--- What the exercise asks ---
Copy each line of the listing where the word "pour" can be found.

[Start of section]

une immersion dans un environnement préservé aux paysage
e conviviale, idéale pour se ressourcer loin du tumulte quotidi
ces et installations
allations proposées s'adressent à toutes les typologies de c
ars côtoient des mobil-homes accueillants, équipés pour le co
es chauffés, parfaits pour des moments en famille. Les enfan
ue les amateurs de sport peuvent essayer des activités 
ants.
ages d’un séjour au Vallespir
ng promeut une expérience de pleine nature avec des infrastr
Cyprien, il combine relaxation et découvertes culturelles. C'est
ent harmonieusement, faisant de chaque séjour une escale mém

[End of section]

--- Output of the exercise ---
e conviviale, idéale pour se ressourcer loin du tumulte quotidi
ars côtoient des mobil-homes accueillants, équipés pour le co
es chauffés, parfaits pour des moments en famille. Les enfan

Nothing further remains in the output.